No decision yet on Verde Connect route

VERDE VALLEY – Yavapai County has not yet decided which of six possible outcomes to select for a connector road from SR 260 to Cornville Road, District 2 Supervisor Tom Thurman said Monday.

But that decision could be made public later this week, early next week at the latest, according to District 3 Supervisor Randy Garrison.

“The federal highway group wants to make sure we do everything as cautiously as possible,” Garrison said.

Garrison said that before the county says which route has been selected, the decision needs to first be released to partners, such as Federal Highway Administration, Arizona Department of Transportation and the Town of Camp Verde.

“We have to allow them to get it, study it, before we make it public,” Garrison said.

Though Garrison said that the rubric is finished and that the county knows which route measured with the best score, Thurman said that the decision hasn’t been finalized.
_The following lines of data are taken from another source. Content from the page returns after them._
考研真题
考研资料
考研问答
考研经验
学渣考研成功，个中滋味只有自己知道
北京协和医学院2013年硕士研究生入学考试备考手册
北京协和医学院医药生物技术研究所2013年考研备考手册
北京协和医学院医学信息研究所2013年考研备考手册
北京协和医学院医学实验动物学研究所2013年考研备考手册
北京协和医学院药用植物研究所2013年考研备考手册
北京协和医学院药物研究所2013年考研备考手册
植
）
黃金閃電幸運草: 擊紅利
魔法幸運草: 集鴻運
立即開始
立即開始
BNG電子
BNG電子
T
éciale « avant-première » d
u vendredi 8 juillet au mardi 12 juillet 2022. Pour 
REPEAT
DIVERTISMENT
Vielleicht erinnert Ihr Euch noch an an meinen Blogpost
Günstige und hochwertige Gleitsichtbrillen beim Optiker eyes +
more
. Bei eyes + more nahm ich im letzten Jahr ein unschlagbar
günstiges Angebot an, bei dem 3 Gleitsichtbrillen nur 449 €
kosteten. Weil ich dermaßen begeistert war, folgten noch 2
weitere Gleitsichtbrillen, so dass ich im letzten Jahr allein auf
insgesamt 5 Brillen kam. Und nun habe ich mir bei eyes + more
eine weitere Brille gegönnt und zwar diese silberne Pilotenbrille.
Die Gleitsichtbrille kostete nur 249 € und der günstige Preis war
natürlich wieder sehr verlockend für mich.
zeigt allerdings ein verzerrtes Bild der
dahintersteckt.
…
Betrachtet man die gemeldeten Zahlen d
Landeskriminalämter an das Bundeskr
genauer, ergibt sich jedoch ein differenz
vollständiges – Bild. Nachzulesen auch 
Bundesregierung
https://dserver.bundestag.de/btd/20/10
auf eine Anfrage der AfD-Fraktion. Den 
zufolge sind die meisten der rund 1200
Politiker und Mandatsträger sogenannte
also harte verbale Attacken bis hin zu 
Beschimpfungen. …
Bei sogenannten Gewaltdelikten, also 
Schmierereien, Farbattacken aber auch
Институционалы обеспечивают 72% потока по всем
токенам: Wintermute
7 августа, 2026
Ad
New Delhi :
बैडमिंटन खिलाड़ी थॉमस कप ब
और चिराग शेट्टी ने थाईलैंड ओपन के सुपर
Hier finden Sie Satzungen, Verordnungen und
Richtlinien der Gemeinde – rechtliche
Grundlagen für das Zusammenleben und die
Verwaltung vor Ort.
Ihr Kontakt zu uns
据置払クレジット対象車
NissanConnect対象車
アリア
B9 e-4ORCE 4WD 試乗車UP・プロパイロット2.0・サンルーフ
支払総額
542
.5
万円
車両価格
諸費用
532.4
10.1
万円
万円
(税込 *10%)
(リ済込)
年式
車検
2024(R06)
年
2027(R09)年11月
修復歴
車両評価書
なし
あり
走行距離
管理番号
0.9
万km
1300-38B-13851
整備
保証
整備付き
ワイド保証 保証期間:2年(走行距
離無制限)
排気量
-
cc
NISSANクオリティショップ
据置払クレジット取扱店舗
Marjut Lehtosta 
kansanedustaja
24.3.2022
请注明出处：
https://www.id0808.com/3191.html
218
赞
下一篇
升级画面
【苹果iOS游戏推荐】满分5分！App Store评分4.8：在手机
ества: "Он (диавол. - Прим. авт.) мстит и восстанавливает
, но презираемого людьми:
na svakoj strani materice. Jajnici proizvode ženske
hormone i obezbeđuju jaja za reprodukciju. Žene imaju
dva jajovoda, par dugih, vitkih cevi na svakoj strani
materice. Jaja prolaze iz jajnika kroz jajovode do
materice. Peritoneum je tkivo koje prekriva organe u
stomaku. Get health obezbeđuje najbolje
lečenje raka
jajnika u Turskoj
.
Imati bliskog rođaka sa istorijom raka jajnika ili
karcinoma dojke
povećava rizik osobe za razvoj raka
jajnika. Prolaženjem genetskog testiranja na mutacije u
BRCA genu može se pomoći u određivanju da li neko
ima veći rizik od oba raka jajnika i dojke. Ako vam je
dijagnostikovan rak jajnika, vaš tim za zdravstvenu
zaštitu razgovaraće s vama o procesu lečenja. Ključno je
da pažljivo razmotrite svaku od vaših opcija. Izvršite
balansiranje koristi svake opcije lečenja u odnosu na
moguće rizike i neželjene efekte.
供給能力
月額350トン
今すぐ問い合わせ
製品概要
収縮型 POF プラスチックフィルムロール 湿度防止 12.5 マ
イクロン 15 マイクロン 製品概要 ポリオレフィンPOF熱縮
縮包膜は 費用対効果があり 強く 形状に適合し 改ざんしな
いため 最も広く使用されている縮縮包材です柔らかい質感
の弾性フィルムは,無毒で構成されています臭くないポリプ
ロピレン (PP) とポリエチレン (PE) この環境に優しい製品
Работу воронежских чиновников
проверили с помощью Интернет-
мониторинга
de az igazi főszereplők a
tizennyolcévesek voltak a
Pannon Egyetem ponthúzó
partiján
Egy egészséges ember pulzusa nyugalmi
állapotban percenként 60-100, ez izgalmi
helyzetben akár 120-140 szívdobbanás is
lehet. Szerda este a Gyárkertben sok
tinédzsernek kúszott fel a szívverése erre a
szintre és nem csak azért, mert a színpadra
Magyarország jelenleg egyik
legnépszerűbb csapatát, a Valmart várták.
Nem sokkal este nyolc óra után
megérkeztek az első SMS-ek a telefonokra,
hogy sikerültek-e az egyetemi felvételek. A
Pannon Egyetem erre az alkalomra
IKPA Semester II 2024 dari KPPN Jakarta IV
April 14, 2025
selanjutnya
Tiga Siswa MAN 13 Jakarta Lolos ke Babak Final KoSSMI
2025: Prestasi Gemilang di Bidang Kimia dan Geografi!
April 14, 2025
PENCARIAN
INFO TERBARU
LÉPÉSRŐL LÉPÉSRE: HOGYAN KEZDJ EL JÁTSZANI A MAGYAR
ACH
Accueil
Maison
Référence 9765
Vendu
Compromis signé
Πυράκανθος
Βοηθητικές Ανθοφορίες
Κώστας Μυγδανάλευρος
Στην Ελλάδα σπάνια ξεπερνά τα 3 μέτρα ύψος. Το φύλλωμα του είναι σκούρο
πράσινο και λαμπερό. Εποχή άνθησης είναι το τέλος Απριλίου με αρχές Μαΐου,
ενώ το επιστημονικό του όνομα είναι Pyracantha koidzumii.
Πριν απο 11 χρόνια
Yet.

“As soon as we get it, we’ll be getting it out,” Thurman said.

Once the preferred route has been released, the public will have 45 days to offer comments, Garrison said.

“Then, engineers will move forward with a study and estimates of the route,” he said. “Then, the County Board of Supervisors will vote on it.”

Garrison said the county hopes to have Verde Connect up for the supervisors vote by September.

Verde Connect

Since the Verde Connect road selection has not been released to the public, Thurman will not be meeting with the Camp Verde Town Council on Wednesday, as was previously reported. But Thurman said he plans to address council at its July 24 meeting.

Thurman also said that he would like to meet with Mayor Charlie German and Town Manager Russ Martin before the July 24 council meeting.

But council has not indicated that it would reverse its June vote to not support the Verde Connect project, German said.

In June, Verde Connect posted to its website a traffic modeling study that shows which parts of Cornville Road, SR 260, SR 89A and I-17 would experience low-, medium- and high-congestion by 2025, and by 2045.

The study area is bounded by I-17, SR 260, SR 89A and Cornville Road and shows how those areas would be affected by a connector road.

The potential roadway and bridge across the Verde River would connect the northern portion of the Yavapai-Apache Nation and the Town of Camp Verde to SR 260.

Of the eight options the county announced in Cottonwood on June 11 and in Camp Verde on June 12, two are not recommended by the county, and a third is to not build the road.

The other five utilize Beaverhead Flat Road as a connector, with two options also using Coury Drive, two using Old HWY 279 and one using Thousand Trails Road.

Last year, the county was awarded a $25 million Better Utilizing Investments to Leverage Development grant to help build the connector road and bridge.

According to Chris Steele, the county’s senior engineering design manager, the connector road could redirect as many as 7,000 motorists each day by 2025, as many as 8,000 motorists each day by 2045.